Stored data entries:
▬▬▬▬▬▬

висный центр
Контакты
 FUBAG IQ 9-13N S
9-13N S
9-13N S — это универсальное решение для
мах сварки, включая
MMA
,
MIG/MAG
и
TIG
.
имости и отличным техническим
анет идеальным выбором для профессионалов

▬▬▬▬▬▬

Nothing but the lines from the one with "9-13N S — это универсальное решение для" through the last line of the entries should be repeated, and those exactly.

* _Exercise result_:
9-13N S — это универсальное решение для
мах сварки, включая
MMA
,
MIG/MAG
и
TIG
.
имости и отличным техническим
анет идеальным выбором для профессионалов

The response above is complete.